Just three blocks to me is another country. I’m even more of a minority there in this already minority-majority city. At 5’3, I’m tall and speaking only English, Russian and Spanish, I can’t understand a word. From what I understand Clement St is the real Chinatown of San Francisco. Monterey Park to Los Angeles’ downtown pagodas and wishing fountains.

Shopping there is a bit of an adventure. I feel like I’m taking a risk by buying shrimp that aren’t protected behind a glass case, or that I’m making the wrong choice of one kind of rice noodle from an infinite array. I’m all for choice in the marketplace, but I’ll never understand why there is an entire row dedicated solely to two kinds of noodle: rice and wheat.

I finally pulled myself away from the very, very exciting candy aisle at the market there (the big one on 8th and Clement) where so many cute cartoons beckoned me to try any and every candy there. With a big bag of fresh ingredients ($15.80!), I headed home.



It didn’t take me too long into the prep work to realize why I’ve been so hesitant to really do some hard-core cooking in my kitchen. I thought it was just the electric stove with just one big burner that was holding me back, but it turns out there’s something else amiss. I have great granite counters. Four of them. Each about 1.5 feet wide going 3 feet back. Nowhere to just sit and cut and prep. This is a problem. Still, I kept on.

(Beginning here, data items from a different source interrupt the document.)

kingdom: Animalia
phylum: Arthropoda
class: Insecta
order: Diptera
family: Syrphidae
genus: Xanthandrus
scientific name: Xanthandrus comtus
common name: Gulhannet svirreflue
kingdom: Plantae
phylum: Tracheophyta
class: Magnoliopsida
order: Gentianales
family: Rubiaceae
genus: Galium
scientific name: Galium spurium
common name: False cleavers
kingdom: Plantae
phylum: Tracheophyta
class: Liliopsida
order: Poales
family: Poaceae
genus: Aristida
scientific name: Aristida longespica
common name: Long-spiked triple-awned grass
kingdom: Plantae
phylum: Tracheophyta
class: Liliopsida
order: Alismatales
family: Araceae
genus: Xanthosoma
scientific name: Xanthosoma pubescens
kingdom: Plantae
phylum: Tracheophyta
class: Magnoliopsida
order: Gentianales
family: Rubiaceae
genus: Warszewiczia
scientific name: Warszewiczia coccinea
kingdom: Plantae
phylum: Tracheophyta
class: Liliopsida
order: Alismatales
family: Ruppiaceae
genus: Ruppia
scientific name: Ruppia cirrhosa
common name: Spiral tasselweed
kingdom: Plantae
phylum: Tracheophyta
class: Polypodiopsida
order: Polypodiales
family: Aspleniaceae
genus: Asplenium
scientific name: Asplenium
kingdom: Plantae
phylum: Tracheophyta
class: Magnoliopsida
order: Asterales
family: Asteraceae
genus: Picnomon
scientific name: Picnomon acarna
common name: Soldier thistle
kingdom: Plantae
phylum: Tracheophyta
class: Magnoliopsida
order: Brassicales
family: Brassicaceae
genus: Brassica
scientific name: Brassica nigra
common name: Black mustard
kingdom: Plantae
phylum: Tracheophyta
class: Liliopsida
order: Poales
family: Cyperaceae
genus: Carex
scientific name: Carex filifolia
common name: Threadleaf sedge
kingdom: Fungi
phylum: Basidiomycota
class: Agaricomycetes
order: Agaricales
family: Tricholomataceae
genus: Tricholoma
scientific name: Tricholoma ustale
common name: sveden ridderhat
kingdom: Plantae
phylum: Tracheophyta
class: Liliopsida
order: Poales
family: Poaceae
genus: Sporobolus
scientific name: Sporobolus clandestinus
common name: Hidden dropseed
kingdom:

I made stations. One for the soaking, draining, cooking and draining of rice noodles, a place to pluck, rinse and spin the herbs, another spot doubled as a red-pepper chopping/ rice paper soaking station and then, finally the shrimp cooking in ginger and garlic on the stove.

It was an awkward dance made more awkward by an obese cat spurred by the smell of fresh shrimp to weave figure eights around my ankles.



Finally, with all the ingredients at the ready, I laid a sticky slippery round of rice paper on a plate, lined up two shrimp, then piled on thai basil, cilantro, mint, a couple sticks of red pepper, bean sprouts, and a healthy bunch of rice noodle. I delicately pulled, folded and plied the paper over and around the little heap. Flipped it over, and well, I had something. It was certainly not the most elegant salad roll, but I found something endearing in its lopsided looseness.

I’d make them again, and I’d do it soon. I have a fridge full of fresh ingredients, a few ideas on how to make them even better (mango shrimp rolls? Dash of lime? Jicama?). Inspiration has struck, even though my kitchen may not yet accommodate me.